Hi,

I'm looking for the best method to exclude nodes based on field settings.

A simple example is if the page is unpublished the node does not display in the site map.

What I need is something similar but instead of the page needing to be unpublished it need to use a field value.

For example an even. If the event end date hasn't passed then the node needs to be in the sitemap but, if the event date has passed then the node needs to be excluded from the sitemap.

The date is field in the custom content type for the node.

What would be the best method to achieve this?

Can it be configured with rules of some other extension module?

Or should I build a module to achieve this?

If a module, where should I hook in? with hook_query_xmlsitemap_generate_alter() ?

thanks

Comments

haggins’s picture

Today I implementend something similar: include only commerce_product displays of products, whose date fields meet a special condition.

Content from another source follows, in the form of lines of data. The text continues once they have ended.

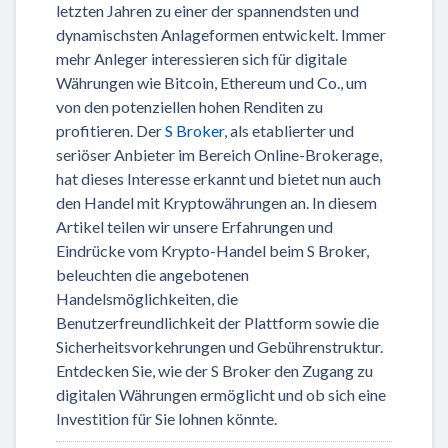
letzten Jahren zu einer der spannendsten und
dynamischsten Anlageformen entwickelt. Immer
mehr Anleger interessieren sich für digitale
Währungen wie Bitcoin, Ethereum und Co., um
von den potenziellen hohen Renditen zu
profitieren. Der
S Broker
, als etablierter und
seriöser Anbieter im Bereich Online-Brokerage,
hat dieses Interesse erkannt und bietet nun auch
den Handel mit Kryptowährungen an. In diesem
Artikel teilen wir unsere Erfahrungen und
Eindrücke vom Krypto-Handel beim S Broker,
beleuchten die angebotenen
Handelsmöglichkeiten, die
Benutzerfreundlichkeit der Plattform sowie die
Sicherheitsvorkehrungen und Gebührenstruktur.
Entdecken Sie, wie der S Broker den Zugang zu
digitalen Währungen ermöglicht und ob sich eine
Investition für Sie lohnen könnte.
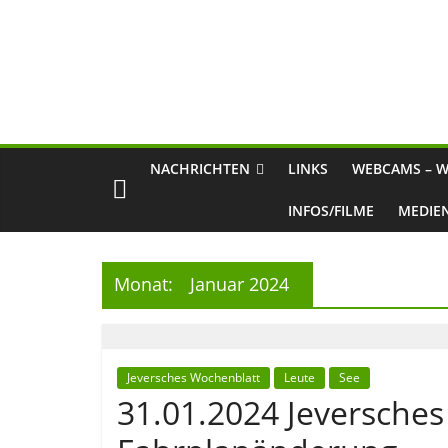
NACHRICHTEN
LINKS
WEBCAMS – W
INFOS/FILME
MEDIE
Monat:
Januar 2024
Jeversches Wochenblatt
Leute
See
31.01.2024 Jeversches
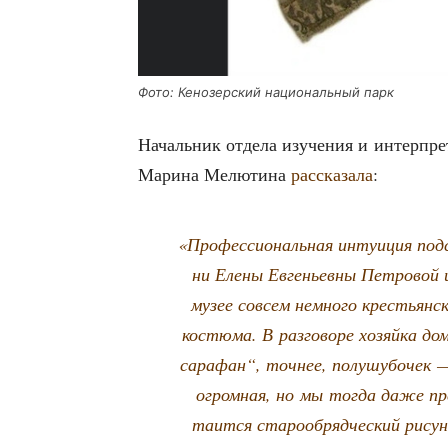
Фото: Кено­зер­ский наци­о­наль­ный парк
Началь­ник отде­ла изу­че­ния и интер­пре­т
Мари­на Мелю­ти­на
рас­ска­за­ла
:
«Про­фес­си­о­наль­ная инту­и­ция по
ни Еле­ны Евге­ньев­ны Пет­ро­вой
музее совсем немно­го кре­стьян­ско
костю­ма. В раз­го­во­ре хозяй­ка д
сара­фан“, точ­нее, полу­шу­бо­чек
огром­ная, но мы тогда даже пред
таит­ся ста­ро­об­ряд­че­ский рису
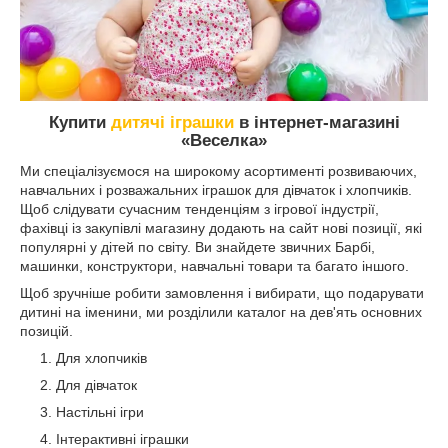
Купити
дитячі іграшки
в інтернет-магазині
«Веселка»
Ми спеціалізуємося на широкому асортименті розвиваючих,
навчальних і розважальних іграшок для дівчаток і хлопчиків.
Щоб слідувати сучасним тенденціям з ігрової індустрії,
фахівці із закупівлі магазину додають на сайт нові позиції, які
популярні у дітей по світу. Ви знайдете звичних Барбі,
машинки, конструктори, навчальні товари та багато іншого.
Щоб зручніше робити замовлення і вибирати, що подарувати
дитині на іменини, ми розділили каталог на дев'ять основних
позицій.
Для хлопчиків
Для дівчаток
Настільні ігри
Інтерактивні іграшки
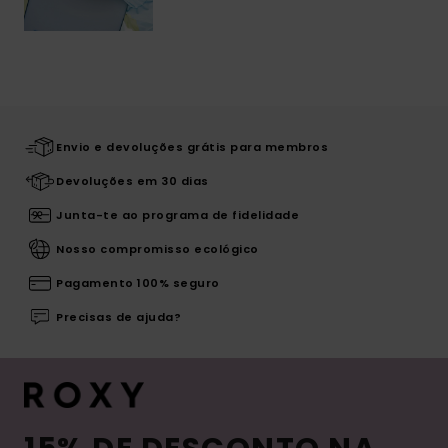
Envio e devoluções grátis para membros
Devoluções em 30 dias
Junta-te ao programa de fidelidade
Nosso compromisso ecológico
Pagamento 100% seguro
Precisas de ajuda?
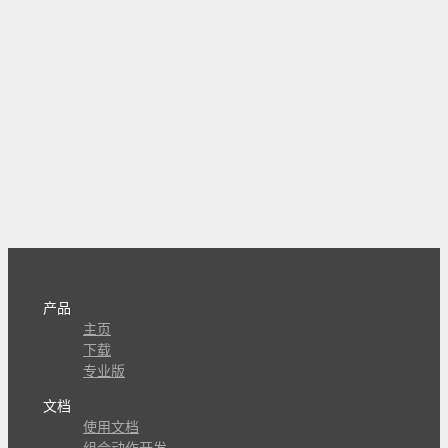
产品
主页
下载
专业版
文档
使用文档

I ended up in creating a custom module and excluding the appropriate node type from the sitemap. So I was able to query nodes with conditions and adding them manually to {xmlsitemap} with:

function yourmodule_xmlsitemap_index_links($limit);
// Replace with your own query.
// @see xmlsitemap_node_xmlsitemap_index_links().
$nids = db_query_range("SELECT n.nids FROM {node} n ....", 0, $limit)->fetchCol();

$nodes = node_load_multiple($nids);
foreach ($nodes as $node) {
  $link = xmlsitemap_node_create_link($node);
  $link['status'] = 1;
  $link['status_override'] = 1;
  xmlsitemap_link_save($link);
}

Implement hook_cron() with 2 function callbacks:
First for finding new nodes that need to be indexed (see snippet above).
Second for removing nodes from index that don't meet the conditions anymore. Here's my example code for that:

/**
 * Remove links from {xmlsitemap} that should no longer be included.
 */
function yourmodule_purge_links() {
  if (!db_table_exists('xmlsitemap')) {
    return FALSE;
  }

  // Get user ignore list.
  $exceptions = variable_get('yourmodule_exceptions', '');
  $ignore = explode("\r\n", $exceptions);

  // Get events, which had their latest appointment more than a week in the past
  // or are unpublished or canceled.
  $date = new DateObject();
  $date->modify("-1 week");
  $max_date = date_format_date($date, 'custom', DATE_FORMAT_DATETIME);
  $nids = db_query("SELECT DISTINCT n.nid "
                  ."FROM {node} n "
                  ."LEFT JOIN {xmlsitemap} x ON x.type = 'node' AND n.nid = x.id "
                  ."INNER JOIN {field_data_event_ref} fder ON n.nid = fder.entity_id "
                  ."INNER JOIN {commerce_product} cp ON cp.product_id = fder.event_ref_product_id "
                  ."INNER JOIN {appointments} a ON a.product_id = cp.product_id "
                  ."INNER JOIN {users} u ON u.uid = cp.uid "
                  ."WHERE (x.id IS NOT NULL AND n.type = 'event_display') AND (cp.status = 0 OR a.date < :max_date OR a.canceled = 1 OR u.name IN (:ignore)) "
                  ."ORDER BY n.nid DESC", array(':max_date' => $max_date, ':ignore' => $ignore))->fetchCol();

  if (!empty($nids)) {
    // Don't use xmlsitemap_link_delete_multiple() because it doesn't allow to set
    // the conditional operator to our needs.
    variable_set('xmlsitemap_regenerate_needed', TRUE);

    $query = db_delete('xmlsitemap')
      ->condition('type', 'node')
      ->condition('id', $nids, 'IN')
      ->execute();
  }
}

Your hook_cron() will then look like this:

function yourmodule_cron() {
  yourmodule_xmlsitemap_index_links(xmlsitemap_var('batch_limit'));
  yourmodule_purge_links();
}

Be aware of the $limit as with this solution your module doesn't share it with xmlsitemap_node.module.

You also may react on node CRUD operations. Look at the xmlsitemap_node.module how this can be achieved (i.e. hook_node_insert() etc.).

I don't know if there's also another, cleaner method to achieve this. But it's working for my case and I hope it gives you an idea.